Слово, нагнавшее на свидетеля столько паники, в протокол, я думаю, не попало. Не буду скрывать, мне очень хотелось доискаться до его смысла. И вот после приговора в скверике у театра — суд шел в театре имени Луначарского — я вел со свидетелем тихую доверительную беседу. Но стоило мне придать своему любопытству форму прямого вопроса, как все мгновенно переменилось. Свидетель поднялся, глядя на меня затравленно и жестко. «Зачем вам это слово? — Лицо его выражало ожидание и страх. — Не ваше это дело, не ваше, не ваше...» — Он плакал, отворачивался и прятал свои слезы. Это была истерика. Он и теперь еще боялся Анненкова...»

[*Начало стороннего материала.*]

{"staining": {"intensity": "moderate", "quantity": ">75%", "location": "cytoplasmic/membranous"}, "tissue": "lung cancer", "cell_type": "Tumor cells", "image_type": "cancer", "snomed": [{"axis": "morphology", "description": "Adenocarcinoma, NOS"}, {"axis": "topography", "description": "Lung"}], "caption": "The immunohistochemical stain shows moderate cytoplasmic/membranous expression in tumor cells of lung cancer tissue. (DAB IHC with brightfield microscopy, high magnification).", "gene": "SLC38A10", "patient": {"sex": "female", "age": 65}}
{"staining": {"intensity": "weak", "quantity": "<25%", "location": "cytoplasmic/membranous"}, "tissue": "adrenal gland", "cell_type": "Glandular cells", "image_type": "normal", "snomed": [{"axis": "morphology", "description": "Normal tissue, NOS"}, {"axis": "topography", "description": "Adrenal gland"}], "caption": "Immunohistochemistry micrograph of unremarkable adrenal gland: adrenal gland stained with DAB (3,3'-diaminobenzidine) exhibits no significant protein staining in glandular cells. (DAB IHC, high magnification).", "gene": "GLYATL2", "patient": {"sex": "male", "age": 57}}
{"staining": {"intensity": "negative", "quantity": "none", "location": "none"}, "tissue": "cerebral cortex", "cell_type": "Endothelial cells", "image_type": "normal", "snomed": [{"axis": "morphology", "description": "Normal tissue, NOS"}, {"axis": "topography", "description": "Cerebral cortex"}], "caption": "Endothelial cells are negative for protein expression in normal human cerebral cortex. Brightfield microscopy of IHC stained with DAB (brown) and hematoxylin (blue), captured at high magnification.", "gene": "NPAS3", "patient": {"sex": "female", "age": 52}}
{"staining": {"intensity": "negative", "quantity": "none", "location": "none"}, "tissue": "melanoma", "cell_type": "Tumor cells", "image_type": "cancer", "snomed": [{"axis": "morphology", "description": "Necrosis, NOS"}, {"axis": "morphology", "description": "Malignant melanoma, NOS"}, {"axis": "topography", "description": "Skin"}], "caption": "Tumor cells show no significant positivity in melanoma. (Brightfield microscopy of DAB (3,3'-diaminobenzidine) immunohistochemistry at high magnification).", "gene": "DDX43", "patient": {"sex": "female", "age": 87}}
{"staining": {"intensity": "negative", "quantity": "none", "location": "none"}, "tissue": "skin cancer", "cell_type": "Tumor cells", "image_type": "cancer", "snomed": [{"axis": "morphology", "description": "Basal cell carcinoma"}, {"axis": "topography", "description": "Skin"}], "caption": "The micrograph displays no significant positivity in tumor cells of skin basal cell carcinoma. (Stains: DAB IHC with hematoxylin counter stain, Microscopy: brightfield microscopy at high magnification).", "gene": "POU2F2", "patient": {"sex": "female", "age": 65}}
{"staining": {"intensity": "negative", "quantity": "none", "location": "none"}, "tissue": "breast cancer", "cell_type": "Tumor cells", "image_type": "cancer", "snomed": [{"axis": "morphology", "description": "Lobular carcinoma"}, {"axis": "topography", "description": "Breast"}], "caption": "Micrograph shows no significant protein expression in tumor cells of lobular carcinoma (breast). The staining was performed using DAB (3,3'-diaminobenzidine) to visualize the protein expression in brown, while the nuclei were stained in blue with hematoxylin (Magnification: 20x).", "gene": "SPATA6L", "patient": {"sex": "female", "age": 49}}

Что же это было за слово? Чем страшило оно тех, кто вольно или под принуждением шел одной дорогой с атаманом?
Откроем еще одну страницу судебного дела.
Анненковскую контрреволюцию суд исследовал шаг за шагом, продвигаясь от одного эпизода к другому. Последний этап анненковщины можно было бы назвать бегством. Каменные ворота Джунгара, за которыми иной мир, чужие народы. Граница делит анненковскую «армию» на две: одни идут с Анненковым на чужбину, другие поворачивают обратно, к родным гнездам. Но вот суждено ли им было увидеть своих близких?